DATA UNDER STUDY
════════════════════
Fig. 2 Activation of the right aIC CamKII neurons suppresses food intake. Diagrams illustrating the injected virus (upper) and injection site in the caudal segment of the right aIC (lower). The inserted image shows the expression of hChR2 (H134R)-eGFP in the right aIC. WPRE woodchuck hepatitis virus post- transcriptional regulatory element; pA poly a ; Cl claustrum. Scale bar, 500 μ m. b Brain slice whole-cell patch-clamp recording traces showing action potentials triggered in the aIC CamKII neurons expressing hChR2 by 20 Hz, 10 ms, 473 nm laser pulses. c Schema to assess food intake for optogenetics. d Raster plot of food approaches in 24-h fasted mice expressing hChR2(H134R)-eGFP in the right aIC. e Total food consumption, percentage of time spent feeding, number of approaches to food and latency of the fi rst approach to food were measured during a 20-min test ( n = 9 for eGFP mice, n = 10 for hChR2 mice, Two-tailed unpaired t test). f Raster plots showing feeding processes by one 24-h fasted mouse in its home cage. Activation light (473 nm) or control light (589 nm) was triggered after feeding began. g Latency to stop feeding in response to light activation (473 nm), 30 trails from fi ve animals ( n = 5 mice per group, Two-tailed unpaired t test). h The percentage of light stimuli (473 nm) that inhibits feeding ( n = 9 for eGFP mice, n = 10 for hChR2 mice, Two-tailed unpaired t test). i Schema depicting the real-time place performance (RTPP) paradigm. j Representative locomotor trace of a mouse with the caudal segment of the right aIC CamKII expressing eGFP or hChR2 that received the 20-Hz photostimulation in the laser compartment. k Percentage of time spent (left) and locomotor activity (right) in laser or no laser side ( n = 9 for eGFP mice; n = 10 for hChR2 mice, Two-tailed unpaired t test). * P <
════════════════════
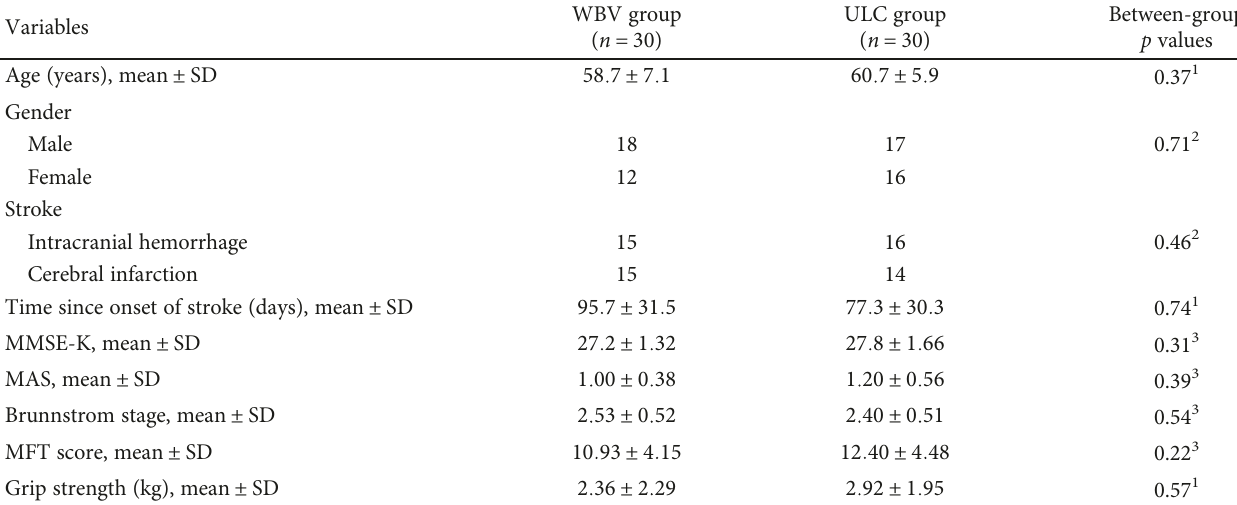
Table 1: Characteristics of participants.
════════════════════
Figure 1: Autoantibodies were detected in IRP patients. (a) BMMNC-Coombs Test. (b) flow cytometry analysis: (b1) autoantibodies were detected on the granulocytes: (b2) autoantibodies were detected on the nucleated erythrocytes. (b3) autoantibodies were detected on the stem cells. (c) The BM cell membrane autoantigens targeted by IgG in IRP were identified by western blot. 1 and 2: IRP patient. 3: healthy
════════════════════
WORK INSTRUCTION
Please show every line of the records that holds the word "were".

RESPONSE TO THE EXERCISE
Fig. 2 Activation of the right aIC CamKII neurons suppresses food intake. Diagrams illustrating the injected virus (upper) and injection site in the caudal segment of the right aIC (lower). The inserted image shows the expression of hChR2 (H134R)-eGFP in the right aIC. WPRE woodchuck hepatitis virus post- transcriptional regulatory element; pA poly a ; Cl claustrum. Scale bar, 500 μ m. b Brain slice whole-cell patch-clamp recording traces showing action potentials triggered in the aIC CamKII neurons expressing hChR2 by 20 Hz, 10 ms, 473 nm laser pulses. c Schema to assess food intake for optogenetics. d Raster plot of food approaches in 24-h fasted mice expressing hChR2(H134R)-eGFP in the right aIC. e Total food consumption, percentage of time spent feeding, number of approaches to food and latency of the fi rst approach to food were measured during a 20-min test ( n = 9 for eGFP mice, n = 10 for hChR2 mice, Two-tailed unpaired t test). f Raster plots showing feeding processes by one 24-h fasted mouse in its home cage. Activation light (473 nm) or control light (589 nm) was triggered after feeding began. g Latency to stop feeding in response to light activation (473 nm), 30 trails from fi ve animals ( n = 5 mice per group, Two-tailed unpaired t test). h The percentage of light stimuli (473 nm) that inhibits feeding ( n = 9 for eGFP mice, n = 10 for hChR2 mice, Two-tailed unpaired t test). i Schema depicting the real-time place performance (RTPP) paradigm. j Representative locomotor trace of a mouse with the caudal segment of the right aIC CamKII expressing eGFP or hChR2 that received the 20-Hz photostimulation in the laser compartment. k Percentage of time spent (left) and locomotor activity (right) in laser or no laser side ( n = 9 for eGFP mice; n = 10 for hChR2 mice, Two-tailed unpaired t test). * P <
Figure 1: Autoantibodies were detected in IRP patients. (a) BMMNC-Coombs Test. (b) flow cytometry analysis: (b1) autoantibodies were detected on the granulocytes: (b2) autoantibodies were detected on the nucleated erythrocytes. (b3) autoantibodies were detected on the stem cells. (c) The BM cell membrane autoantigens targeted by IgG in IRP were identified by western blot. 1 and 2: IRP patient. 3: healthy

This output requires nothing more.